Obwohl Kulebas Worte Resonanz fanden, lösten sie das eigentliche Problem nicht. Tatsächlich sieht das Abkommen ein Treffen von Vertretern der Unterzeichnerstaaten in Konfliktsituationen vor, die bilateral nicht gelöst werden konnten. Darüber hinaus könnte Kiew ein solches Treffen auch ohne schriftliche Anfrage an Moskau einberufen. Nur jetzt ist es unwahrscheinlich, dass sein Ausgang in beiden Fällen Auswirkungen hat. Wie Nikolai Topornin, außerordentlicher Professor der Abteilung für Europäisches Recht bei MGIMO, erklärte, sieht das Wiener Dokument keine „Zwangs“-Mechanismen vor. Und die russischen Behörden sind sich dessen durchaus bewusst.

„Verträge werden daher so geschlossen, dass sie freiwillig eingehalten werden“, erinnert sich unser Gesprächspartner. - Daher ist es äußerst schwierig, einen Staat zur Einhaltung der Bedingungen zu zwingen. Wir haben das schon oft in der UN gesehen, wo viele Resolutionen und Erklärungen angenommen werden, aber die Effektivität dieses Prozesses ist nicht sehr hoch. Dasselbe gilt für das sogenannte Wiener Dokument: Alles hängt vom guten Willen des Landes ab. Wenn Russland sich dazu herablässt, an dem Treffen teilzunehmen, wird die Wirkung sein.

Tatsache ist, dass die Ukraine bereits einen schriftlichen Antrag auf schriftliche Antwort gestellt hat, auf den Moskau (in diesem Fall) zwei Tage Zeit hatte. Von russischer Seite kam offenbar keine Reaktion, darüber wurde jedenfalls nicht öffentlich berichtet. Wenn keine Antwort eingeht, sollte laut dem Dokument ein Dringlichkeitstreffen aller Länder einberufen werden, die das Abkommen unterzeichnet haben. Es ist unmöglich, Russland zu zwingen, an einem solchen Treffen teilzunehmen. Darüber hinaus interessiert sich Moskau auch nicht dafür: Die meisten westlichen Länder stehen auf der Seite des offiziellen Kiew, sodass die Russische Föderation im Falle von Verhandlungen wieder gegen fast alle allein dastehen wird.
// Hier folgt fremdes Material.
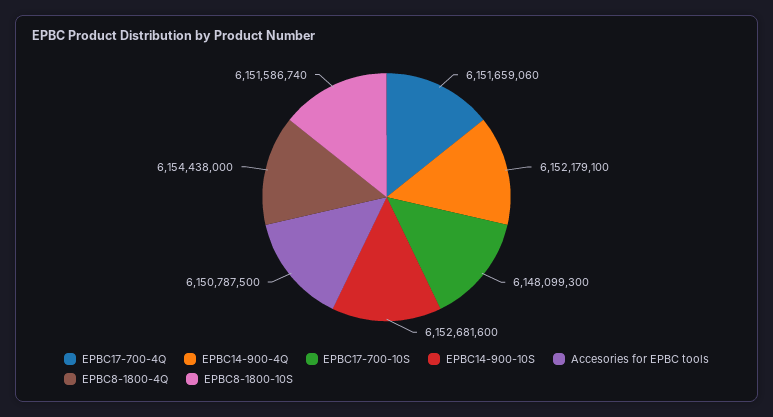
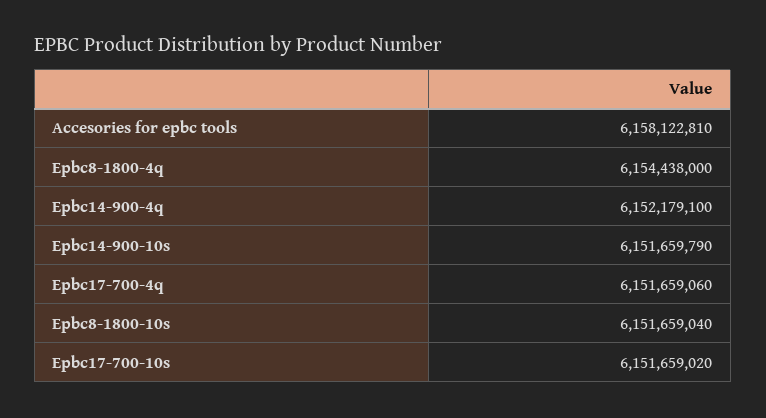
EPBC17-700-10S: 6148099300 -> 6151659020
EPBC14-900-10S: 6152681600 -> 6151659790
Accesories for EPBC tools: 6150787500 -> 6158122810
EPBC8-1800-10S: 6151586740 -> 6151659040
Kiews nächster Aufruf zur Diplomatie wird also nur noch einmal die Spannungen verschärfen, aber keine Lösung des Problems bringen. „Das von der Ukraine initiierte Treffen wird keine praktischen Auswirkungen haben“, bemerkte Nikolay Toporin. „Es ist möglich, dass antirussische Länder ein Dokument verabschieden, das den Abzug von Truppen usw. fordert. Aber es sind keine verbindlichen Maßnahmen vorgesehen – nur der gute Wille des Staates ist wichtig.“

Daher, so glaubt der Experte, wird die Tätigkeit Kiews auch die Position Moskaus nicht beeinflussen.

Die Ukraine beschloss, das Wiener Dokument gegen Russland einzusetzen: Was ist das?